(Aus einer Sammlung entnommene Daten)
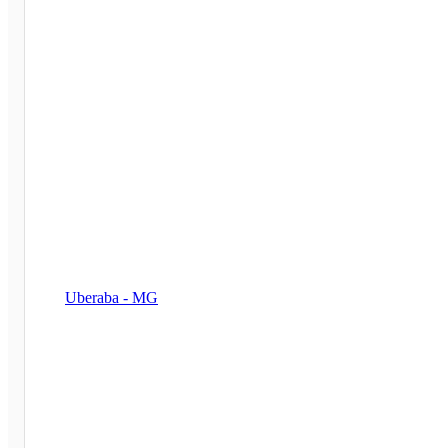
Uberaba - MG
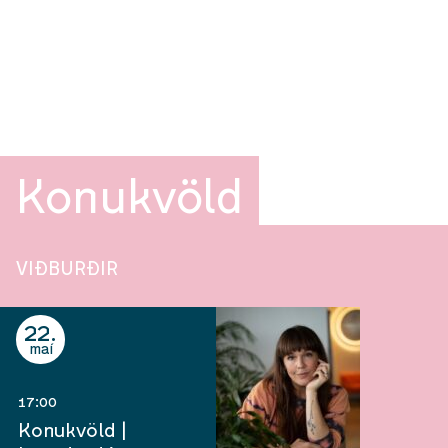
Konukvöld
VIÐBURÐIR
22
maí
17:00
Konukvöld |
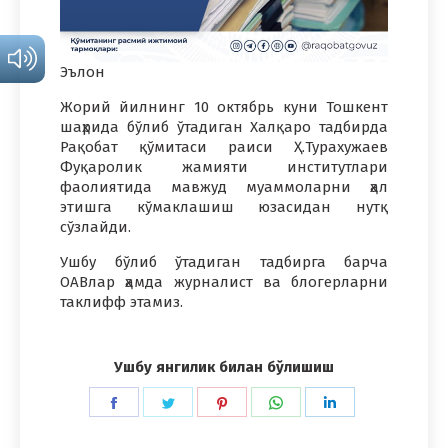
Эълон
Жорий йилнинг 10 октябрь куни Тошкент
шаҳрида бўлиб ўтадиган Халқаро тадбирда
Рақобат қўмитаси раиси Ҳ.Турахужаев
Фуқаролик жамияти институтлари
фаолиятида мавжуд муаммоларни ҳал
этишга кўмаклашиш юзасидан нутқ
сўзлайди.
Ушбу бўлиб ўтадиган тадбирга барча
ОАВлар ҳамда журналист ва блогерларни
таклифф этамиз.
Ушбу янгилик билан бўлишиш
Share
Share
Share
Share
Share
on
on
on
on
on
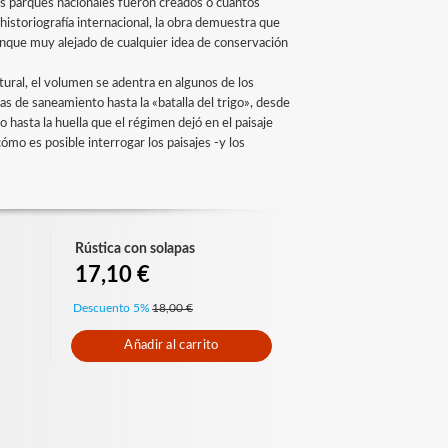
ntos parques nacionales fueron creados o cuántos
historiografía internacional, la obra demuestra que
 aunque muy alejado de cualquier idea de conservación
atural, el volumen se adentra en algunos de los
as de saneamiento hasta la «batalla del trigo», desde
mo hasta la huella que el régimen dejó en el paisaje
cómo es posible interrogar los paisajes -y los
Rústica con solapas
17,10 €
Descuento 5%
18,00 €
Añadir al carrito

...

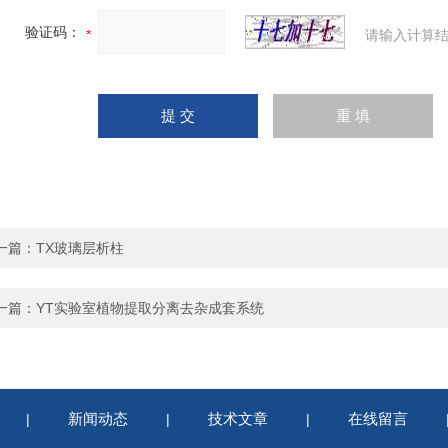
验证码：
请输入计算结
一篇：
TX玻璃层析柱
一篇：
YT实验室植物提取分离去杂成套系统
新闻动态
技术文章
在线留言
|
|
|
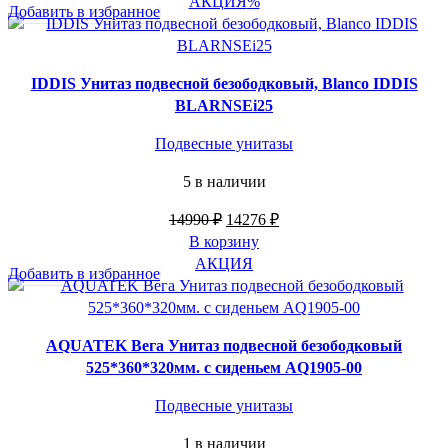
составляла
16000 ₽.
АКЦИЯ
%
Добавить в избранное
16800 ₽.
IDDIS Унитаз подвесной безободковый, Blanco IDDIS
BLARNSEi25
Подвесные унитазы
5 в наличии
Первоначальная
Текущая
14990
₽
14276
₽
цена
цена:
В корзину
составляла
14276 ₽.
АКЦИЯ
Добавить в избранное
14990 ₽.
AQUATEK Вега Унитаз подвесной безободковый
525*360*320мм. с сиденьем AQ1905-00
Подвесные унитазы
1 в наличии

→ Aufgabe:
Zähle die Zeilen der Auflistung, in denen die Zeichenfolge „Ушбу“ vorkommt. Gib nur die Zahl an.

→ Schriftliche Lösung:
2